How much is an i3? Surely well under $200.
A saving of $100 from BOM would translate to $200 reduction in SRP. Remember this isn't just CPU, but CPU + Chipset and other smaller components.

Apple could easily make that saving and more. You can also look at iPad Pro selling price as reference.

This. Also, there is a possibility Apple is willing to forego some profit (make only 70% rather than 100% profit) as a strategy to seed the market in order to give developers an incentive to adopt ARM faster.
Their push into services would be helped by having more volume products. I'm suspect this is why the iPhone SE was priced so low.
They already have distributed cheap developer machines.

And their profit on Mac hardware is only 15-20%. You may price at double build costs, but there is still design, R&D, testing, sales, marketing, distribution, support, warranty costs and admin overhead to be accounted for.

An i3 laptop has more Intel silicon in it than just the i3.

It also requires more energy, which means larger batteries, which means more dollars.
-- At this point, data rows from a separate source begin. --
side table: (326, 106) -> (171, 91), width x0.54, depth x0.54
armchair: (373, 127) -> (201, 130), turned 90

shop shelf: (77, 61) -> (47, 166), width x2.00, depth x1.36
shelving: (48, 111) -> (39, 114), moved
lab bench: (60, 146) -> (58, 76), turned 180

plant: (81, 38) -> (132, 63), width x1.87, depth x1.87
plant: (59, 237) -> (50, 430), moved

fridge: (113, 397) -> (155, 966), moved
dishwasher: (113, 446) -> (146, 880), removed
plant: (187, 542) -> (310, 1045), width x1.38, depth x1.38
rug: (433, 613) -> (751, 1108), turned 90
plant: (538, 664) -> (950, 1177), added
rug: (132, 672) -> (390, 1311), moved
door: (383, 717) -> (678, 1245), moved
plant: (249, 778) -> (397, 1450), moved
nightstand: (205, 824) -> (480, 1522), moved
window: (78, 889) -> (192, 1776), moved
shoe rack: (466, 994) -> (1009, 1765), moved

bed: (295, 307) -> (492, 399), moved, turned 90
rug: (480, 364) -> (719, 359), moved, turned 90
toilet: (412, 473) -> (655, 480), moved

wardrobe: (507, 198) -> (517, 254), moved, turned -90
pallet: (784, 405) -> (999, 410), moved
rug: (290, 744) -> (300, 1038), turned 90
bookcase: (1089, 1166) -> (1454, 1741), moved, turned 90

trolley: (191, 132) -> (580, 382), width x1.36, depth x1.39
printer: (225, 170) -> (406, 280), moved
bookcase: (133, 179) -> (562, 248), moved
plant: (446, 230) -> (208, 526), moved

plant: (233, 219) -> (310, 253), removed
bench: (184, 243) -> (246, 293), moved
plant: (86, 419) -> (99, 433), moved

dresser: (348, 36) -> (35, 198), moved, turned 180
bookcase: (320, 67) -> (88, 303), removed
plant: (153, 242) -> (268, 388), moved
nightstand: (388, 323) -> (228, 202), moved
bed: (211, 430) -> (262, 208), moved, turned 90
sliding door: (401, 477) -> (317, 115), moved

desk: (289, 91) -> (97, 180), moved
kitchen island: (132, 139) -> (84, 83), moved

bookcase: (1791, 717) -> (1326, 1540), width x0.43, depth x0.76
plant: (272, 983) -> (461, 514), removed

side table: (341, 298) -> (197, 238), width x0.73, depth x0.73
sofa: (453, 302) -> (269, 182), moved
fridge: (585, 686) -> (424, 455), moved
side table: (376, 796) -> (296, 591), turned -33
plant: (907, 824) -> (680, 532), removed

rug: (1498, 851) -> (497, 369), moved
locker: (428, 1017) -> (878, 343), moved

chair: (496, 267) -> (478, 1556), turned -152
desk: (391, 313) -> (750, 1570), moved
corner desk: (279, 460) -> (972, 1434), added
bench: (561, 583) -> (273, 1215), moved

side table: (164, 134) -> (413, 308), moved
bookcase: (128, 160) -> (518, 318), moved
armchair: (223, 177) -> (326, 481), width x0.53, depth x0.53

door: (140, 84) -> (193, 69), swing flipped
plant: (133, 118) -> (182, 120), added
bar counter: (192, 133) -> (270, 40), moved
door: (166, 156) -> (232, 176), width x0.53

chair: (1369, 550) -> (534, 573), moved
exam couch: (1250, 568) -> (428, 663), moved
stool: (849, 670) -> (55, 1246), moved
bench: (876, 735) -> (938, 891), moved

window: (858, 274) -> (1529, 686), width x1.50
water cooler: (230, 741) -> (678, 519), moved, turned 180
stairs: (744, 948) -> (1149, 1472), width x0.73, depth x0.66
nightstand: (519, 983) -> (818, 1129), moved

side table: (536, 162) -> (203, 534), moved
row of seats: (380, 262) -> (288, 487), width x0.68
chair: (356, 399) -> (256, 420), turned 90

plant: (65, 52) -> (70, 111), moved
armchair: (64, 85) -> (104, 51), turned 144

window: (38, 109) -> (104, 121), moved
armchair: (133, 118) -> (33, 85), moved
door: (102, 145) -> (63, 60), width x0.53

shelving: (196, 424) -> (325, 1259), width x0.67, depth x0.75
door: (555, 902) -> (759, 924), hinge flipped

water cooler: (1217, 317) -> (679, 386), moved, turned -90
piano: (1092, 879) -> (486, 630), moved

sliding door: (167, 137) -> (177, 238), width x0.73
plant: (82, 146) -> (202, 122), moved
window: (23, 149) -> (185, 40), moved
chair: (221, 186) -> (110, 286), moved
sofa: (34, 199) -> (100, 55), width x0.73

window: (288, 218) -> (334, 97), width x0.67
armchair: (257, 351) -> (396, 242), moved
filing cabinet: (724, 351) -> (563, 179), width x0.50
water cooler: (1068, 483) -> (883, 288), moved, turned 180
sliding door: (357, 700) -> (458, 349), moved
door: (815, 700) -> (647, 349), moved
https://www.google.com/amp/s/www.wsj.com/amp/articles/apple-...

>The new Mac processors will shave $75 to $150 off the cost of building a computer, estimate analysts, who say Apple can pass those savings on to customers and shareholders.

$200-300. Intel's site doesn't list a price for the exact part that's in the current Air, but a similar part is $281.

https://ark.intel.com/content/www/us/en/ark/products/196588/...

Apple doesn't pay anywhere near full retail.
Sure, but if Apple saves $100 in material costs, this means something like $200 less on the list price. The build and parts costs are usually less then half of the sales price.
The quoted price is not retail, it is volume pricing at 1,000 units for direct customers.